Opinion
2012-UP-592
10-31-2012
Appellate Defender Dayne C. Phillips, of Columbia, for Appellant. Attorney General Alan McCrory Wilson, Chief Deputy Attorney General John W. McIntosh, Senior Assistant Deputy Attorney General Salley W. Elliott, and Assistant Attorney General Mark Reynolds Farthing, all of Columbia; and Solicitor Donald V. Myers, of Lexington, for Respondent.
UNPUBLISHED OPINION
Submitted October 1, 2012.
Appeal From Lexington County R. Knox McMahon, Circuit Court Judge
Appellate Defender Dayne C. Phillips, of Columbia, for Appellant.
Attorney General Alan McCrory Wilson, Chief Deputy Attorney General John W. McIntosh, Senior Assistant Deputy Attorney General Salley W. Elliott, and Assistant Attorney General Mark Reynolds Farthing, all of Columbia; and Solicitor Donald V. Myers, of Lexington, for Respondent.
PER CURIAM:
Parker appeals his convictions of five counts of criminal sexual conduct with a minor, arguing the trial court erred in refusing to (1) grant a mistrial and (2) grant a continuance. We affirm pursuant to Rule 220(b), SCACR, and the following authorities:
We decide this case without oral argument pursuant to Rule 215, SCACR.
1. As to whether the trial judge erred in refusing to grant a mistrial: State v. Bantan, 387 S.C. 412, 417, 692 S.E.2d 201, 203 (Ct. App. 2010) ("The decision to grant or deny a mistrial is within the sound discretion of the trial court and will not be overturned on appeal absent an abuse of discretion amounting to an error of law."); id. ("The granting of a motion for mistrial is an extreme measure that should be taken only when the incident is so grievous the prejudicial effect can be removed in no other way.").
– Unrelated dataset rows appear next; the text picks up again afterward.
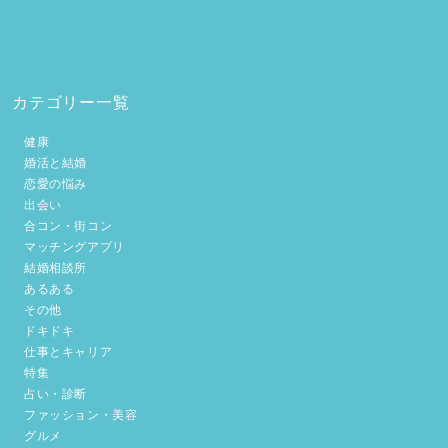
カテゴリー一覧
健康
婚活と結婚
恋愛の悩み
出会い
合コン・街コン
マッチングアプリ
結婚相談所
あるある
その他
ドキドキ
仕事とキャリア
特集
占い・診断
ファッション・美容
グルメ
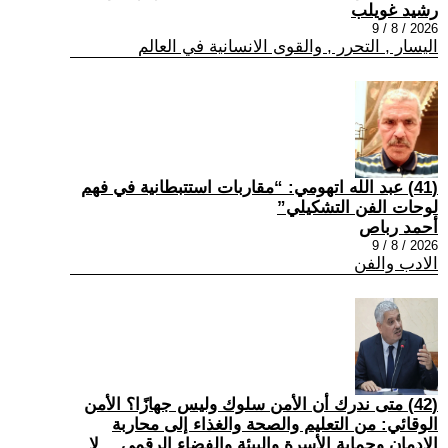
رشيد غويلب
2026 / 8 / 9
اليسار , التحرر , والقوى الانسانية في العالم
(41) عبد الله اتهومي: “مقاربات استتبطانية في فهم
لوحات الفن التشكيلي”
أحمد رباص
2026 / 8 / 9
الادب والفن
(42) متى ندرك أن الأمن سلوك وليس جهازًا؟ الأمن
الوقائي: من التعليم والصحة والغذاء إلى محاربة
الإدمان وحماية الأسرة والبيئة والفضاء الرقمي… لا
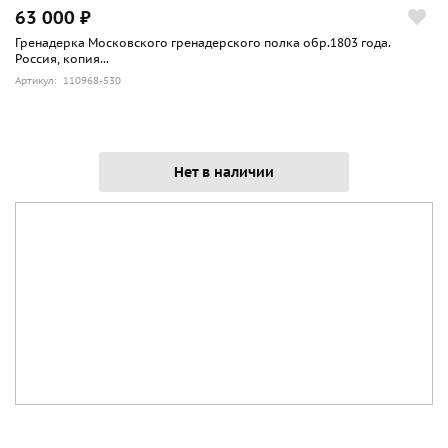
63 000 ₽
Гренадерка Московского гренадерского полка обр.1803 года.
Россия, копия...
Артикул: 110968-530
Нет в наличии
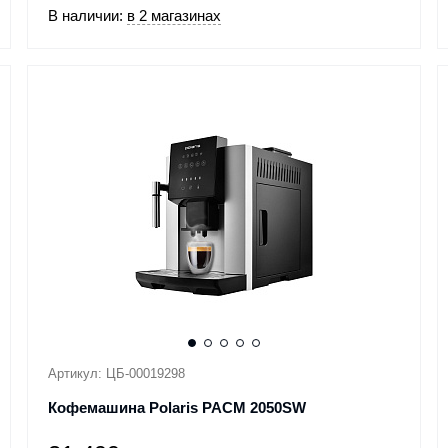
В наличии:
в 2 магазинах
Артикул: ЦБ-00019298
Кофемашина Polaris PACM 2050SW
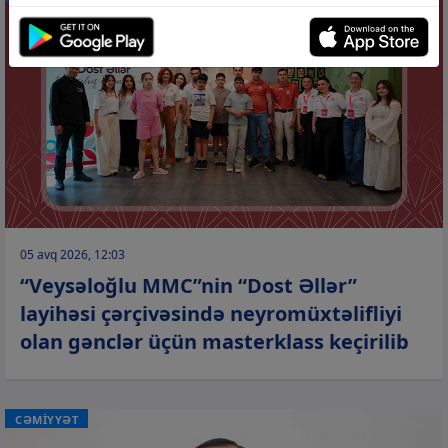
05 avq 2026, 12:03
“Veysəloğlu MMC”nin “Dost Əllər”
layihəsi çərçivəsində neyromüxtəlifliyi
olan gənclər üçün masterklass keçirilib
CƏMİYYƏT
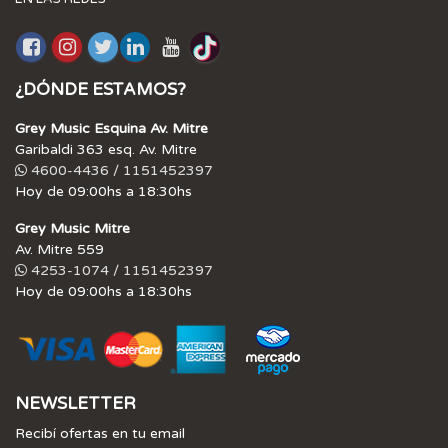
¿DÓNDE ESTAMOS?
Grey Music Esquina Av. Mitre
Garibaldi 363 esq. Av. Mitre
4600-4436 / 1151452397
Hoy de 09:00hs a 18:30hs
Grey Music Mitre
Av. Mitre 559
4253-1074 / 1151452397
Hoy de 09:00hs a 18:30hs
NEWSLETTER
Recibí ofertas en tu email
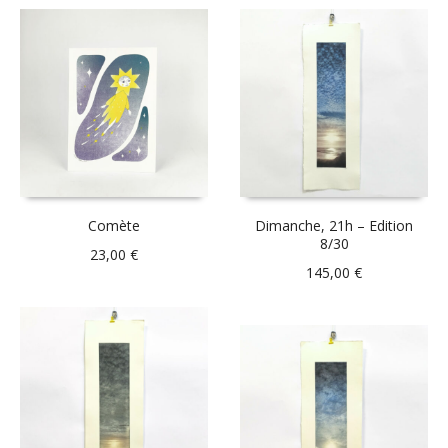
Comète
Dimanche, 21h – Edition
8/30
23,00
€
145,00
€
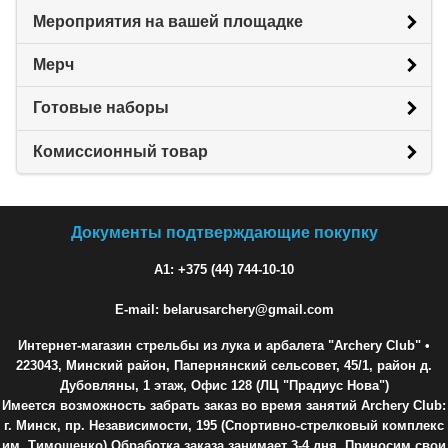
Мероприятия на вашей площадке
Мерч
Готовые наборы
Комиссионный товар
Документы подтверждающие покупку
A1: +375 (44) 744-10-10
E-mail: belarusarchery@gmail.com
Интернет-магазин стрельбы из лука и арбалета "Archery Club"
•
223043, Минский район, Папернянский сельсовет, 45/1, район д.
Дубовляны, 1 этаж, Офис 128 (ЛЦ "Прадиус Нова")
Имеется возможность забрать заказ во время занятий Archery Club:
г. Минск, пр. Независимости, 195 (Спортивно-стрелковый комплекс
им. Тимошенко) Обработка заказа занимает 3-4 дня. Приносим свои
2. As to whether the trial court erred in refusing to grant a continuance: State v. Babb, 299 S.C. 451, 454, 385 S.E.2d 827, 829 (1989) ("The granting or denial of a motion for a continuance is within the sound discretion of the trial [court] whose ruling will not be disturbed on appeal absent an abuse of discretion, resulting in prejudice to the appellant."); State v. Tanner, 299 S.C. 459, 462, 385 S.E.2d 832, 834 (1989) (holding the trial court did not abuse its discretion in denying a continuance when "[t]here [was] no showing that any other evidence on behalf of the appellant could have been produced, or that any other points in their behalf could have been raised had more time been granted for the purpose of preparing the case for trial.").
AFFIRMED.
FEW, C.J., and WILLIAMS and PIEPER, JJ., concur.